Below are records; write all of them out exactly.
--------------------------------
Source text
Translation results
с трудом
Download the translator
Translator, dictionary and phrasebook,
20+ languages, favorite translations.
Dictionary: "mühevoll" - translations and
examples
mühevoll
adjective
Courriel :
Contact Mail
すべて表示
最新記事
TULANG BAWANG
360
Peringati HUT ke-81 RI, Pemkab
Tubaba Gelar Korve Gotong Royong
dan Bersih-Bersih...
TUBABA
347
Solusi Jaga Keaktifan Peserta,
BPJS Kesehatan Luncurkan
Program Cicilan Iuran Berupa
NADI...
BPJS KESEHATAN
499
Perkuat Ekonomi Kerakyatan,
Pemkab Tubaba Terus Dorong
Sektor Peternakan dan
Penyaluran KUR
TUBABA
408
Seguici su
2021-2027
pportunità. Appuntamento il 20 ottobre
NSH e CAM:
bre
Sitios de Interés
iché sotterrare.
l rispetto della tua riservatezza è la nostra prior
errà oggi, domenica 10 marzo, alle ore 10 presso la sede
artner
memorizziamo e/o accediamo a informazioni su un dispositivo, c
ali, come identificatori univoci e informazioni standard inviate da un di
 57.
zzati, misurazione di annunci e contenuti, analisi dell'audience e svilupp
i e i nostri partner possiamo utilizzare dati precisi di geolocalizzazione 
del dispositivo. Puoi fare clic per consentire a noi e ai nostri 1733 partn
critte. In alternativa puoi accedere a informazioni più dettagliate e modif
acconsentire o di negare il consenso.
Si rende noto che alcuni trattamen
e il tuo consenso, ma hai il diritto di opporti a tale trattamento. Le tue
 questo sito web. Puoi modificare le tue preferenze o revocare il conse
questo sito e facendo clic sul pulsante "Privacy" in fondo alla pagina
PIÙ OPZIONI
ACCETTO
--------------------------------
__Your solution__.
Source text
Translation results
с трудом
Download the translator
Translator, dictionary and phrasebook,
20+ languages, favorite translations.
Dictionary: "mühevoll" - translations and
examples
mühevoll
adjective
Courriel :
Contact Mail
すべて表示
最新記事
TULANG BAWANG
360
Peringati HUT ke-81 RI, Pemkab
Tubaba Gelar Korve Gotong Royong
dan Bersih-Bersih...
TUBABA
347
Solusi Jaga Keaktifan Peserta,
BPJS Kesehatan Luncurkan
Program Cicilan Iuran Berupa
NADI...
BPJS KESEHATAN
499
Perkuat Ekonomi Kerakyatan,
Pemkab Tubaba Terus Dorong
Sektor Peternakan dan
Penyaluran KUR
TUBABA
408
Seguici su
2021-2027
pportunità. Appuntamento il 20 ottobre
NSH e CAM:
bre
Sitios de Interés
iché sotterrare.
l rispetto della tua riservatezza è la nostra prior
errà oggi, domenica 10 marzo, alle ore 10 presso la sede
artner
memorizziamo e/o accediamo a informazioni su un dispositivo, c
ali, come identificatori univoci e informazioni standard inviate da un di
 57.
zzati, misurazione di annunci e contenuti, analisi dell'audience e svilupp
i e i nostri partner possiamo utilizzare dati precisi di geolocalizzazione 
del dispositivo. Puoi fare clic per consentire a noi e ai nostri 1733 partn
critte. In alternativa puoi accedere a informazioni più dettagliate e modif
acconsentire o di negare il consenso.
Si rende noto che alcuni trattamen
e il tuo consenso, ma hai il diritto di opporti a tale trattamento. Le tue
 questo sito web. Puoi modificare le tue preferenze o revocare il conse
questo sito e facendo clic sul pulsante "Privacy" in fondo alla pagina
PIÙ OPZIONI
ACCETTO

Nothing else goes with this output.